:: Provided passage ::
+ + + +
Contemporary International Management Practices
The self-evaluation and development plan will receive individual written feedback using an assessment grid three weeks after submission.

Indicative structure for the Assignment Report


Section 1 : Self Evaluation of Current Competencies Approx. 2000 words

Choose three topics/ competencies from the following

Cultural Intelligence

Managing across cultures (Understanding cultures/ analysing cultures and managing across cultures)

Communicating across cultures/ Cross cultural negotiation/ Working with language diversity

Multicultural Teamworking

Cross cultural motivation / Cross cultural Leadership

Competencies in Ethical, Sustainable Management Practices

Section 2 Self Development Plan Approx 2000 words

Choose two topics
You can choose the same topics you used in section 1 or use different topics

Include a table showing the Development Plan over a six month period for each competency. Discuss the plan. This should refer back to theory/ concepts and literature to support the rationale for the planned activities and the evaluation of your development.
This should be very specific, measurable goals to be achieved, specific actions to work on the identified competencies. Refer to theory/ literature on the topic area to inform your plan.
+ + + +
:: Excerpted records ::
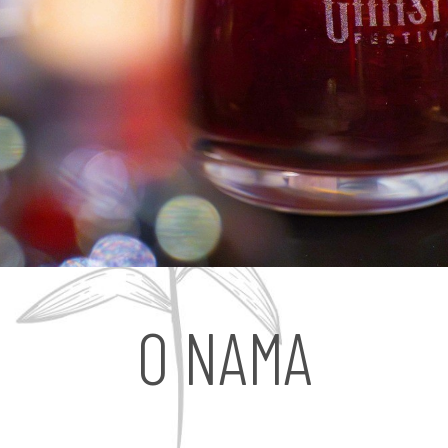
O NAMA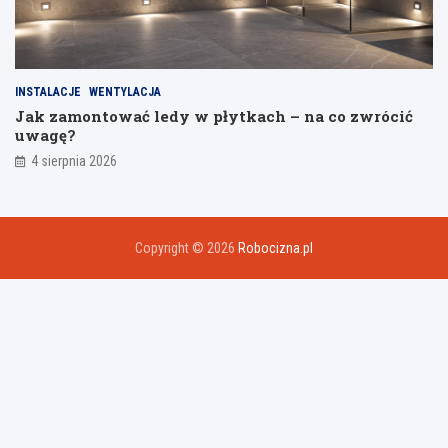
INSTALACJE
WENTYLACJA
Jak zamontować ledy w płytkach – na co zwrócić
uwagę?
4 sierpnia 2026
Copyright © 2026
Robocizna.pl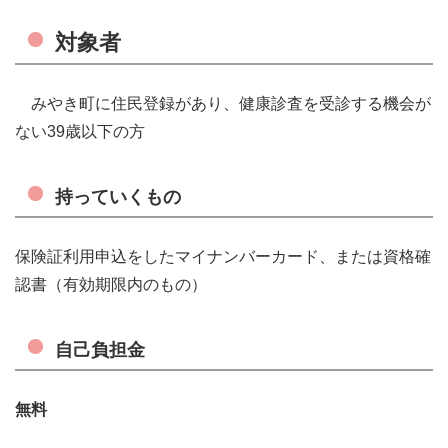
対象者
みやき町に住民登録があり、健康診査を受診する機会が
ない39歳以下の方
持っていくもの
保険証利用申込をしたマイナンバーカード、または資格確
認書（有効期限内のもの）
自己負担金
無料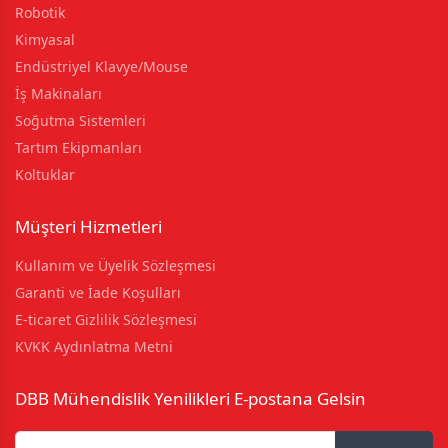
Robotik
Kimyasal
Endüstriyel Klavye/Mouse
İş Makinaları
Soğutma Sistemleri
Tartım Ekipmanları
Koltuklar
Müşteri Hizmetleri
Kullanım ve Üyelik Sözleşmesi
Garanti ve İade Koşulları
E-ticaret Gizlilik Sözleşmesi
KVKK Aydınlatma Metni
DBB Mühendislik Yenilikleri E-postana Gelsin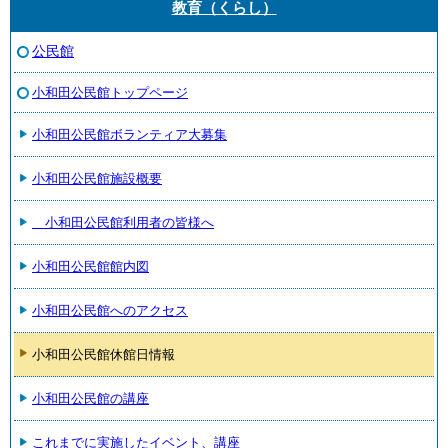
教育（くらし）
公民館
小和田公民館トップページ
小和田公民館ボランティア大募集
小和田公民館施設概要
小和田公民館利用者の皆様へ
小和田公民館館内図
小和田公民館へのアクセス
小和田公民館休館日情報
小和田公民館の講座
これまでに実施したイベント、講座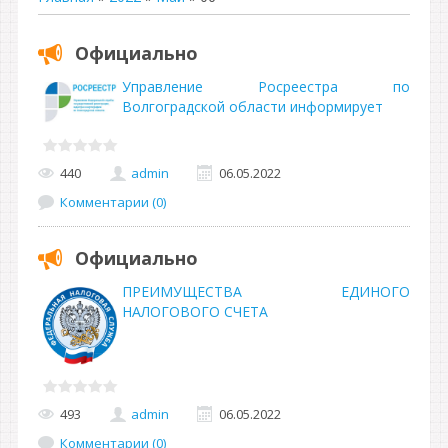
Официально
Управление Росреестра по
Волгоградской области информирует
440
admin
06.05.2022
Комментарии (0)
Официально
ПРЕИМУЩЕСТВА ЕДИНОГО
НАЛОГОВОГО СЧЕТА
493
admin
06.05.2022
Комментарии (0)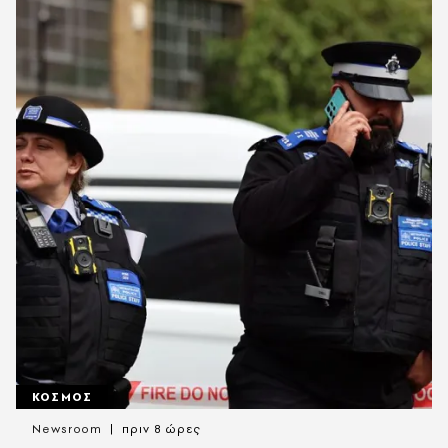
ΚΟΣΜΟΣ
Newsroom
πριν 8 ώρες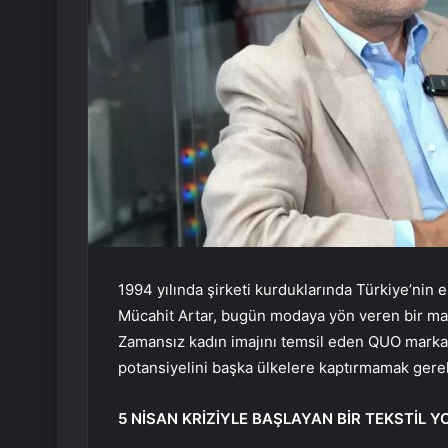
1994 yılında şirketi kurduklarında Türkiye’nin e
Mücahit Artar, bugün modaya yön veren bir mark
Zamansız kadın imajını temsil eden QUO markasın
potansiyelini başka ülkelere kaptırmamak gerek
5 NİSAN KRİZİYLE BAŞLAYAN BİR TEKSTİL 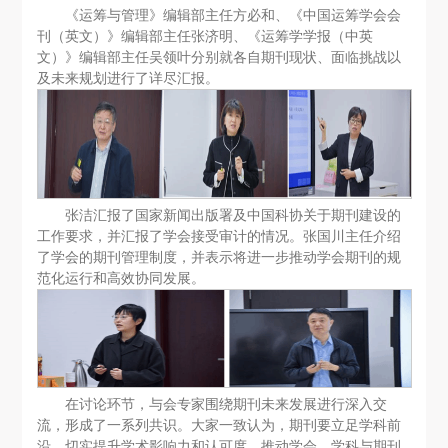
《运筹与管理》编辑部主任方必和、《中国运筹学会会
刊（英文）》编辑部主任张济明、《运筹学学报（中英
文）》编辑部主任吴领叶分别就各自期刊现状、面临挑战以
及未来规划进行了详尽汇报。
张洁汇报了国家新闻出版署及中国科协关于期刊建设的
工作要求，并汇报了学会接受审计的情况。张国川主任介绍
了学会的期刊管理制度，并表示将进一步推动学会期刊的规
范化运行和高效协同发展。
在讨论环节，与会专家围绕期刊未来发展进行深入交
流，形成了一系列共识。大家一致认为，期刊要立足学科前
沿，切实提升学术影响力和认可度，推动学会、学科与期刊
+ + + +
:: What to produce ::
Return everything from "Contemporary International Management" down to "managing across cultures)" in the assignment brief, copied word for word.

:: Task response ::
Contemporary International Management Practices
The self-evaluation and development plan will receive individual written feedback using an assessment grid three weeks after submission.

Indicative structure for the Assignment Report


Section 1 : Self Evaluation of Current Competencies Approx. 2000 words

Choose three topics/ competencies from the following

Cultural Intelligence

Managing across cultures (Understanding cultures/ analysing cultures and managing across cultures)